Antrag des Bundesrates
Le Conseil fédéral propose de rejeter la motion.
Stellungnahme des Bundesrates
Le Conseil fédéral a déjà précisé dans sa réponse à la question Vischer 13.5281 que l'accord mentionné ne portait pas sur des tâches de renseignement et que par conséquent il ne servait pas à la protection préventive de l'État. L'accord du 12 juillet 2006 entre le Département fédéral de justice et police (DFJP) et le Ministère de la Justice des États-Unis d'Amérique concernant la constitution d'équipes communes d'enquête pour lutter contre le terrorisme et son financement (RS 0.360.336.1, Operative Working Arrangement, OWA), qui remplace l'accord de 2002 (cf. FF 2003 3764), traite uniquement de coopération de police judiciaire à des fins de poursuite pénale. Pour cela, il règle l'échange de fonctionnaires des autorités de poursuite pénale compétentes. Il prévoit également leur engagement au sein d'équipes communes d'enquête lorsque des procédures d'enquête ou des enquêtes pénales sont en cours dans les deux États aux fins de lutter contre le terrorisme et son financement. Le but de cette coopération est de faciliter les recherches dans les deux pays par l'échange d'informations de police et par un contact régulier entre les autorités de poursuite pénale.
Le fait que cet accord n'ait encore jamais été utilisé ne signifie pas qu'il doive être considéré comme inutile.
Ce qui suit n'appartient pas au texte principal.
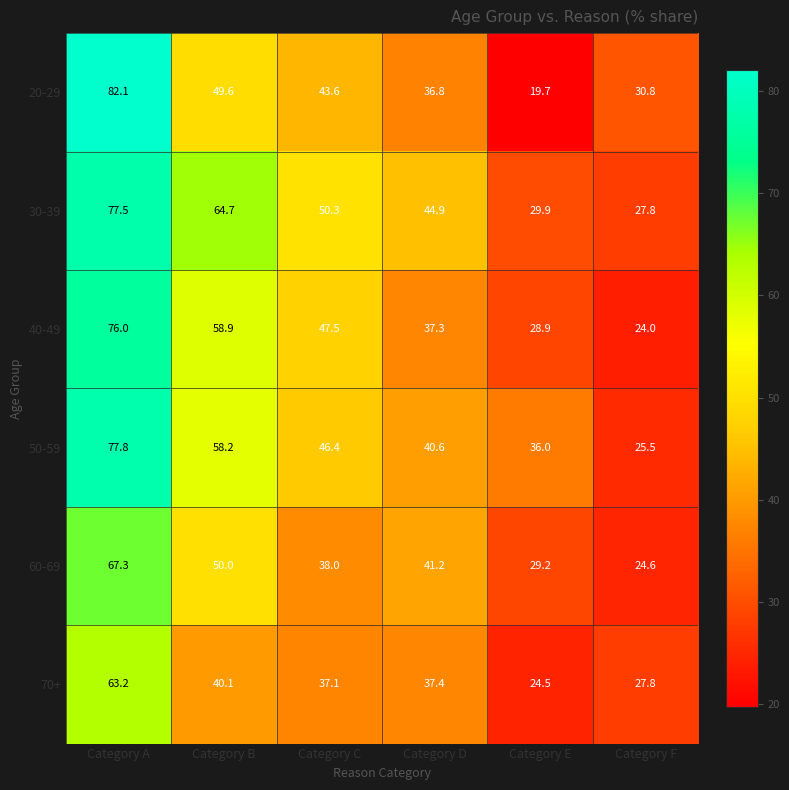

Is it true that 60-69 equals 24.6 at Category F?

True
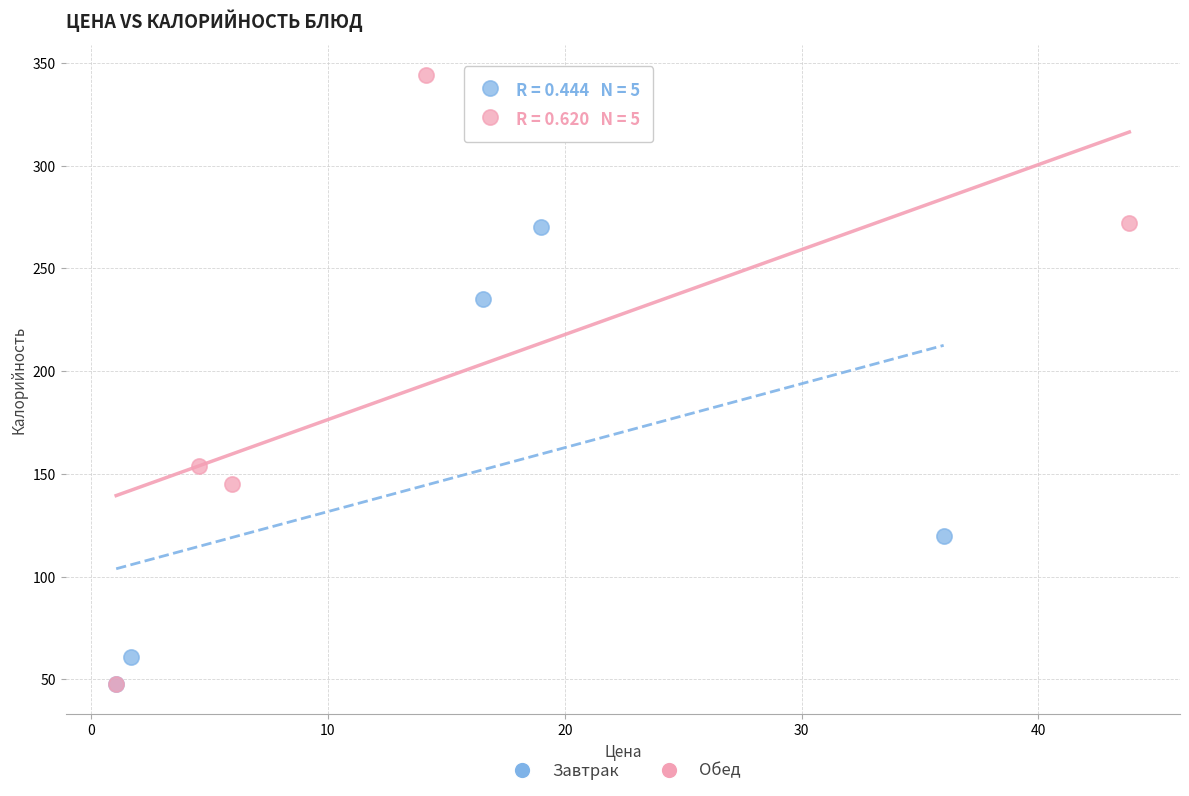

Which series has the largest Y range (max minus min)?

Обед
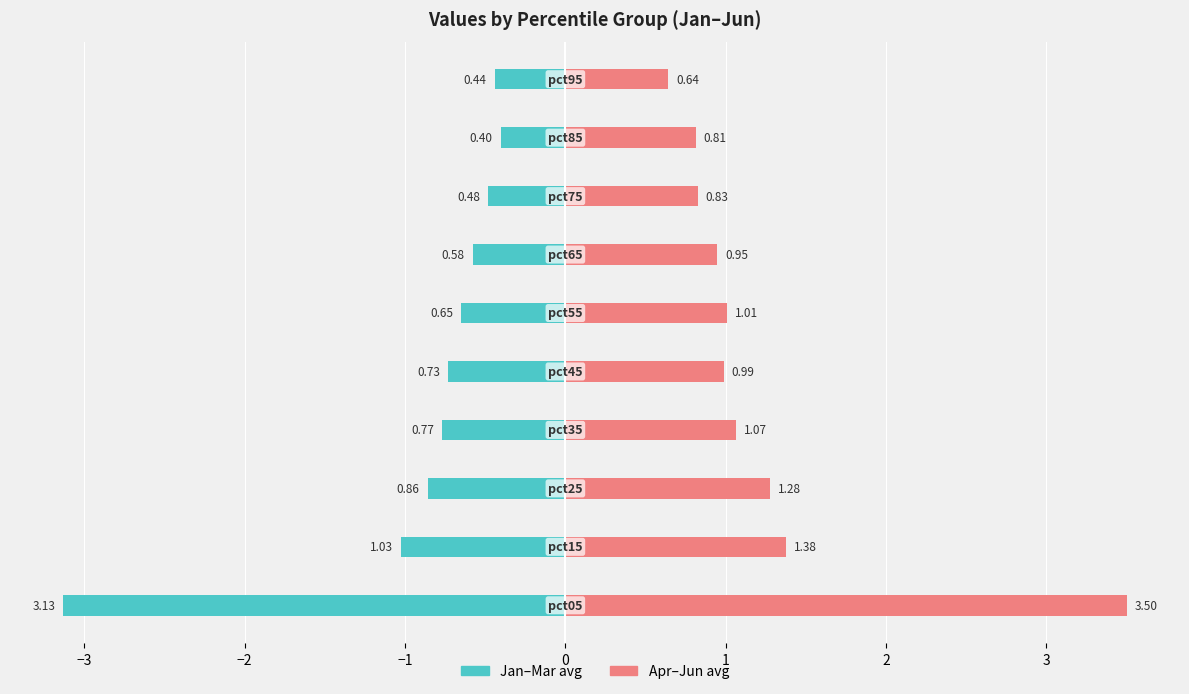

What is the value of the Apr-Jun (avg) bar at the 8th from the left?

0.8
Si les deux pays devaient rencontrer un cas concret de lutte contre le terrorisme et son financement, l'accord pourrait s'appliquer lors des procédures d'enquête et des procédures pénales relatives à ce cas. Même si en Suisse la menace d'actes terroristes et de financement du terrorisme est relativement basse en comparaison internationale, il reste néanmoins possible que des enquêtes de police judiciaire en coopération avec les États-Unis voient le jour. Les enquêtes dans ce domaine en Suisse mettent souvent en évidence des liens concrets avec les États-Unis.
Une dénonciation de l'accord serait un mauvais signal à l'intention des autorités américaines avec lesquelles la Suisse coopère de manière régulière et efficace dans le domaine judiciaire et dans le cadre des activités de police judiciaire.
Le Conseil fédéral propose de rejeter la motion.